I labirinti del Movimento e i pericoli alle porte

di Antonio Polito

Nel tira e molla tra le due linee, nel M5S viene fuori la non fiducia. La leadership di Conte ne uscirà sconfitta comunque, il governo rischia e il Paese anche di più

L’ultima volta che il dollaro valeva quanto un euro, avevamo vent’anni di meno. L’ultima volta che l’inflazione era al 6,8%, ne avevamo 36 di meno. Ma nella rincorsa «vintage» di quest’estate infernale, fatta di crisi e di caldo, i Cinquestelle potrebbero stabilire oggi un record di salto all’indietro. Mentre infatti solo i più anziani di noi possono ricordare la «non sfiducia», quell’espediente parlamentare che consentì la nascita nel 1976 del terzo governo Andreotti, bisogna andare al 1987 per trovare qualcosa di analogo alla «non fiducia»: un partito (allora la Dc) che si astiene nel voto sul governo di cui fa parte. Eppure oggi, salvo trattative dell’ultimo minuto, questo sarà l’esito della tormentata seduta di autocoscienza grillina.

L’arzigogolo prevede che: a) il Movimento non ritira i suoi i ministri; b) non apre la crisi formalmente perché non vota la sfiducia; c) ma esce dall’aula del Senato e non vota la fiducia.

Il paradosso è palese: una parte dei Cinquestelle, forte soprattutto tra i senatori, si è convinta che l’unica speranza di conservare qualche seggio dopo le prossime elezioni stia nell’uscire dal governo, sperando nel bagno rigenerante di una manciata di mesi all’opposizione.

Ma un’altra parte, nella quale si credeva militasse anche Conte, pensa invece che prendersi la responsabilità della crisi equivale ad aprire le porte al centrodestra, che ormai corre verso il voto anticipato nel timore che a qualcuno venga in mente di cambiare la legge elettorale. Nel tira e molla tra le due linee, ecco il coniglio dal cilindro: la non fiducia. La leadership di Conte, che anche ieri ha chiamato Draghi chiedendogli un po’ di spesa pubblica da esibire ai suoi, ne uscirà sconfitta comunque. Rompendo su un decreto chiamato «Aiuti», e accettando la radicalizzazione del Movimento, ne consegna le chiavi a Di Battista. Se non lo facesse, avrebbe perso l’ennesimo braccio di ferro, confermando l’accusa di essere un debole.

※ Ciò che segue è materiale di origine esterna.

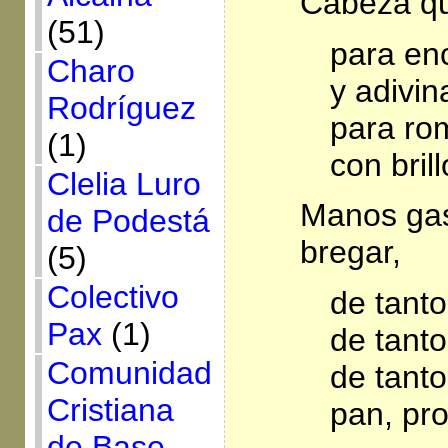
Cabeza qu
(51)
para en
Charo
y adivin
Rodríguez
para ro
(1)
con bril
Clelia Luro
Manos gas
de Podestá
bregar,
(5)
Colectivo
de tanto
Pax
(1)
de tant
Comunidad
de tanto
Cristiana
pan, pr
de Base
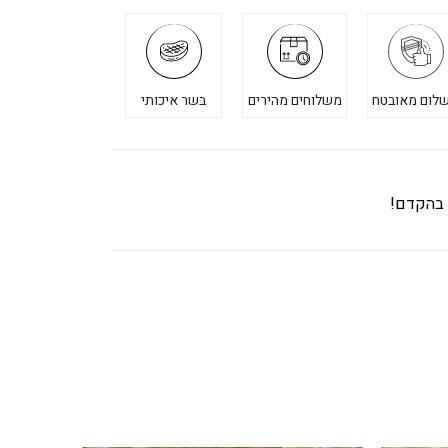
לום מאובטח
משלוחים מהירים
בשר איכותי
ך בהקדם!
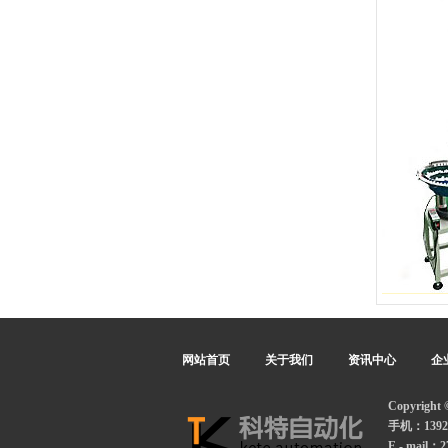
网站首页
关于我们
资讯中心
企
Copyrig
手机：13922
E - mail：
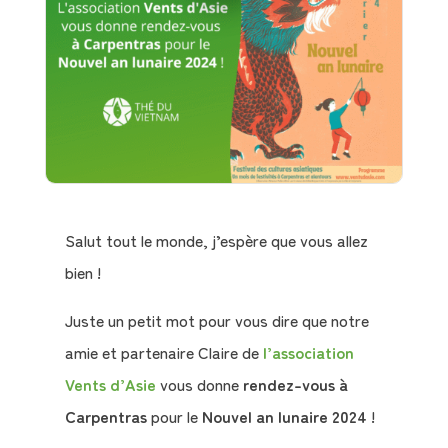
Salut tout le monde, j’espère que vous allez
bien !
Juste un petit mot pour vous dire que notre
amie et partenaire Claire de
l’association
Vents d’Asie
vous donne
rendez-vous à
Carpentras
pour le
Nouvel an lunaire 2024
!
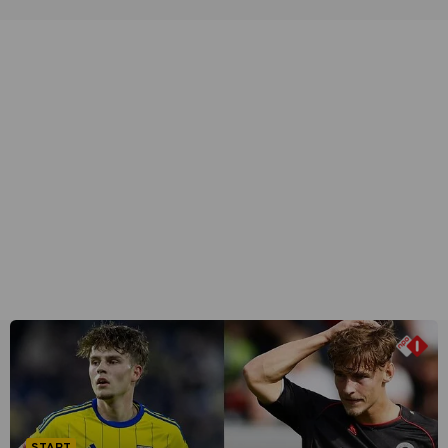
START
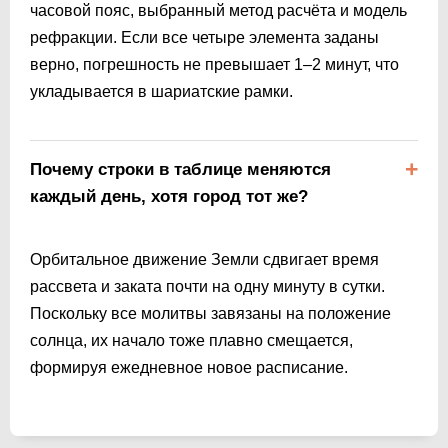
часовой пояс, выбранный метод расчёта и модель
рефракции. Если все четыре элемента заданы
верно, погрешность не превышает 1–2 минут, что
укладывается в шариатские рамки.
Почему строки в таблице меняются
каждый день, хотя город тот же?
Орбитальное движение Земли сдвигает время
рассвета и заката почти на одну минуту в сутки.
Поскольку все молитвы завязаны на положение
солнца, их начало тоже плавно смещается,
формируя ежедневное новое расписание.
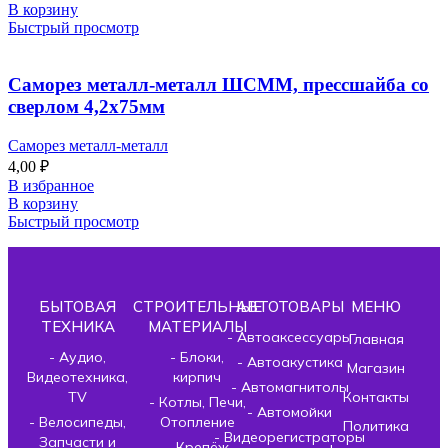
В корзину
Быстрый просмотр
Саморез металл-металл ШСММ, прессшайба со
сверлом 4,2х75мм
Саморез металл-металл
4,00
₽
В избранное
В корзину
Быстрый просмотр
БЫТОВАЯ
СТРОИТЕЛЬНЫЕ
АВТОТОВАРЫ
МЕНЮ
ТЕХНИКА
МАТЕРИАЛЫ
- Автоаксессуары
Главная
- Аудио,
- Блоки,
- Автоакустика
Магазин
Видеотехника,
кирпич
- Автомагнитолы
TV
Контакты
- Котлы, Печи,
- Автомойки
- Велосипеды,
Отопление
Политика
- Видеорегистраторы
Запчасти и
- Крепёж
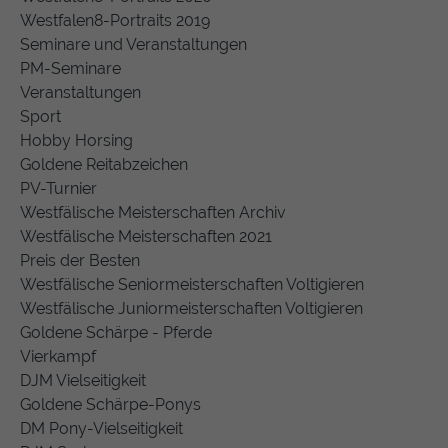
Westfalen8-Portraits 2019
Seminare und Veranstaltungen
PM-Seminare
Veranstaltungen
Sport
Hobby Horsing
Goldene Reitabzeichen
PV-Turnier
Westfälische Meisterschaften Archiv
Westfälische Meisterschaften 2021
Preis der Besten
Westfälische Seniormeisterschaften Voltigieren
Westfälische Juniormeisterschaften Voltigieren
Goldene Schärpe - Pferde
Vierkampf
DJM Vielseitigkeit
Goldene Schärpe-Ponys
DM Pony-Vielseitigkeit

Scavare la fossa al governo e lasciarlo in vita è però impossibile. L’istituto della fiducia è il cardine delle democrazie parlamentari. Un governo è in carica solo se ha quella del Parlamento. Se chi gliel’ha data al momento della nascita la ritira, quel governo non c’è più. D’altra parte i calcoli dei più tattici, secondo i quali Mattarella rimanderebbe il governo Draghi alle Camere, dove riotterrebbe comunque, con o senza M5S, la fiducia, sono basati su premesse sbagliate. Sia per la nettezza con cui il premier ha escluso di poter guidare un governo diverso. Sia perché avrebbe il sapore di una pochade, e non è affatto detto che i protagonisti siano disposti a recitarla. Tutto si può chiedere a Draghi, tranne di fare il Fanfani VI. A pochi mesi dal voto, un governo dimissionario difficilmente si rimanda alle Camere.